TEXTAUSZUG —
┌──
Ein Verlierer wird zum Sieger erklärt – Ostern.2

Als Theologe befasste ich mich lange mit theologischen Interpretationen von (biblischen) Texten. Dank mancher Reisen in den Nahen Osten und dank literarischer Zugänge zu kulturellen Kontexten der biblischen Bibliothek wurden mir weitere Verständnishilfen zuteil. Speziell erwähne ich hier Vergil mit seinem Werk Aeneis.

Es ist wohl kein Zufall, dass sich um die Zeitenwende in Rom – weit weg von Israel-Palästina – eine nicht ganz unähnliche generationsübergreifende Kooperation zwischen «Vater» und «Sohn» (wie später theologisch mit Gottvater und Gottsohn) anbahnt, mit dem erklärten Ziel, eine neue europäische Weltmacht zu kreieren, das Imperium Romanum. Dessen Protagonist: Aeneas, ein geflüchteter Trojaner.

Der römische Dichter Vergil (70-19) schickt sich in der Zeit von Kaiser Augustus (63 v.u.Z. – 14 n.u.Z.) und wohl in dessen Auftrag an, dem Schicksal einiger Trojaner in den Jahren nach der tatsächlichen oder mythischen Katastrophe in Troja nachzugehen. Sein Interesse gilt aber dem neuen Troja – also Rom. Damals war Rom zwar bereits eine Metropole und die Hauptstadt eines Weltreiches. Sie benötigte aber noch eine eigene Gründungslegende. Rom galt als Ableger Griechenlands oder als Nachfolger des alt-etruskischen Königsreichs, folglich konnte es sich nichts Spezielles einbilden.

Vergil (er-)fand mit der Aeneis eine Geschichte eines umfassenden Planes: er liess die Römer sich mit der Verliererseite, den Trojanern, identifizieren. Er setzte ein eigenständiges Gebilde gegen Griechenland, gegen die Sieger!
└──
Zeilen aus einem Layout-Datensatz
┌──
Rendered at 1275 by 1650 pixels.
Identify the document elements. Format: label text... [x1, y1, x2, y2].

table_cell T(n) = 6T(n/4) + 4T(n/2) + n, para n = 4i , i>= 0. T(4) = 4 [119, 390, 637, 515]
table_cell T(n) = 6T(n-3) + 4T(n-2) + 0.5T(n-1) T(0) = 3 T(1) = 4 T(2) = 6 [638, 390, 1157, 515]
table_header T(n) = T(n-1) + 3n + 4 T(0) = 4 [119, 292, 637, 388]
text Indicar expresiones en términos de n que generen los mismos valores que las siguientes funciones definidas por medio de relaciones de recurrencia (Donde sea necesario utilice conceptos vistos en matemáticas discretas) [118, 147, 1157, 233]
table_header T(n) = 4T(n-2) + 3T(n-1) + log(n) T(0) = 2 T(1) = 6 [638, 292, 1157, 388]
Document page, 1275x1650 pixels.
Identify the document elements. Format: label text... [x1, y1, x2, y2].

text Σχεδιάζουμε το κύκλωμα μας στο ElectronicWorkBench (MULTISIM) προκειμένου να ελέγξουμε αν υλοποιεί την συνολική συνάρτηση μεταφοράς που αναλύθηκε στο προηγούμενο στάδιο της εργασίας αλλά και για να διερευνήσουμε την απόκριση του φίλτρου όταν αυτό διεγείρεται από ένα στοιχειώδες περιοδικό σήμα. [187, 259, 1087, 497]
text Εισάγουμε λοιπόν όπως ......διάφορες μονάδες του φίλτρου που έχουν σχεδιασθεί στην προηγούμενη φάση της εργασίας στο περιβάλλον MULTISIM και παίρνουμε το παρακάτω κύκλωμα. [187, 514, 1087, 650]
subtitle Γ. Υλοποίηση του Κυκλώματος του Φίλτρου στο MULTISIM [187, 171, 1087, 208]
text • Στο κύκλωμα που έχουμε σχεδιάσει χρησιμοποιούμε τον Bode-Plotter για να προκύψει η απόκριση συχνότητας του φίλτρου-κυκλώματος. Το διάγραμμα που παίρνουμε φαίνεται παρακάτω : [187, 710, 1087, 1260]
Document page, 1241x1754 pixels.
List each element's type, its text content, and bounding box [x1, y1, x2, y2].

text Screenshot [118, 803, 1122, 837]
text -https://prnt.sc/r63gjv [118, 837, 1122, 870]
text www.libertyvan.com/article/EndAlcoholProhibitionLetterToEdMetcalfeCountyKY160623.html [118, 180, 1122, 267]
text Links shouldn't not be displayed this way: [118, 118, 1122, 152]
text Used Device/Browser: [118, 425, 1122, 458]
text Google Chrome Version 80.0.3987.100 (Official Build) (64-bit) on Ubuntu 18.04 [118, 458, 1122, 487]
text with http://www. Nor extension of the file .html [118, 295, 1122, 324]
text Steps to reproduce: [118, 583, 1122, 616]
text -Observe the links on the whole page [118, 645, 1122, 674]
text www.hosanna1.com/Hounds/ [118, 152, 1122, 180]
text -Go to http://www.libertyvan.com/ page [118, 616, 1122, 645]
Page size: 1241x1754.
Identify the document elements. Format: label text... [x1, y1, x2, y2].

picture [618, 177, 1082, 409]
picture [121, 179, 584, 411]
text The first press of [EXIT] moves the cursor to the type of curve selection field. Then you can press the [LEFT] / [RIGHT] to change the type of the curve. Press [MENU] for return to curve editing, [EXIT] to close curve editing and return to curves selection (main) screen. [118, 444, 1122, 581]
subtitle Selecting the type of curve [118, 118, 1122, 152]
└──
AUFGABE —
Fasse bitte im Text über Vergils Aeneis den Absatz, der mit „Der römische Dichter Vergil“ beginnt, als kurze Stichpunktliste zusammen und behalte dabei die wichtigsten Fakten bei. Die Zeilen sind eigenständiges Material und haben mit dem Text über Vergils Aeneis nichts zu tun.

LÖSUNG —
- Vergil (70–19) geht zur Zeit von Kaiser Augustus, wohl in dessen Auftrag, dem Schicksal einiger Trojaner nach der Katastrophe in Troja nach.
- Sein Interesse gilt dem neuen Troja, also Rom.
- Rom war bereits Metropole und Hauptstadt eines Weltreiches, brauchte aber noch eine eigene Gründungslegende.
- Als Ableger Griechenlands oder Nachfolger des alt-etruskischen Königsreichs konnte es sich nichts Spezielles einbilden.